Once you have your beading set in place and level, it’s time to apply your first coat of bonding plaster. This plaster goes on thick and is smoothed to leave a good surface for the top coat to adhere to. Use your feather edge to get the right finish. Here’s how to do it properly.

Step 1. Check bead levels

Once all the beads are set, check all the levels using your long or short spirit levels. If they are all set in place and level, then you can start to apply the bonding plaster.


Step 2. Mixing the plaster

Mix up a load of bonding plaster using half a bucket of water and prepare a load of plaster on your hawk. This is bonding plaster and acts as a first coat so it doesn’t have to be 100% perfect. Any imperfections can be smoothed out with the top coat.


Step 3. Applying the plaster

Using your hawk and trowel, liberally apply the bonding plaster between the beaded areas. This can be up to one inch thick to ensure a good clean underlay, ready for the finishing plaster. Again, don’t worry too much about the quality of the finish now, as this is where the feather edge comes in.


Step 4. Using the feather edge

The feather edge is used to rule off the undercoat, making it level with the beading you have set. The feather edge has two distinct sides, one flat and other tapered to an edge. With the thin edge to the wall, rest it on your beads and with your hands underneath the feather edge, run it up the wall in a straight line. Make sure the feather edge stays on the beads to rule it off square.


Step 5. Filling holes

If you find any holes or indentations, simply fill these back in and continue to spread the bonding plaster over the surface in the same way as before. Once again, don’t worry about the finish as the feather edge will take care of it.

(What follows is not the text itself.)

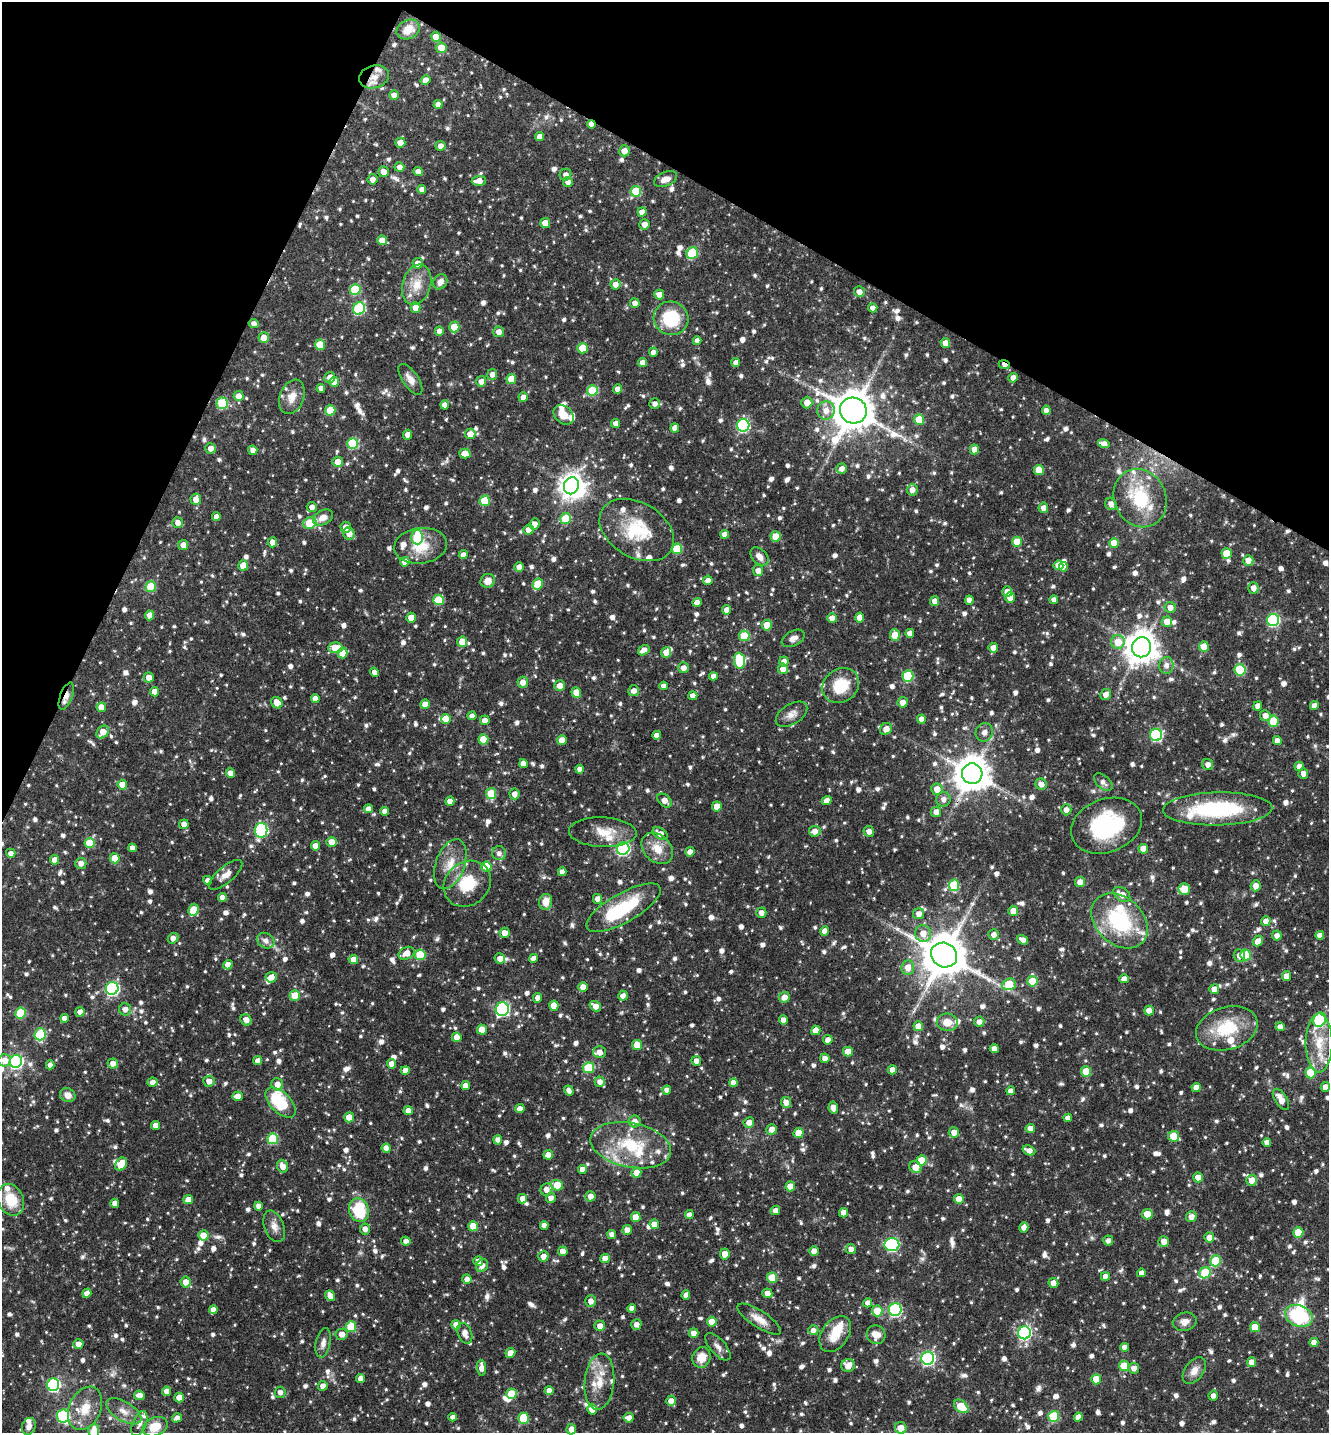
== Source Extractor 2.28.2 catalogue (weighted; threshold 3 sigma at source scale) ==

Step 6. Feather edge again

Take you feather edge again and repeat the process from step 4. Repeat the process of steps 4 and 5 until you are happy with the smooth finish.


Step 7. Smooth smaller areas with your trowel

For smaller areas, use your trowel to apply plaster, then use the edge of the trowel in the same way as a feather edge, up against the set beads. Or you can continue to use your feather edge on all areas until you end up with a nice clean surface.


Step 8. Leave to dry

After 24 hours, your bonding plaster will be dry and ready to plaster onto with a finishing coat. This kind of beading and plastering should be used for all awkward areas, including boxed in pipes, windows and external edges.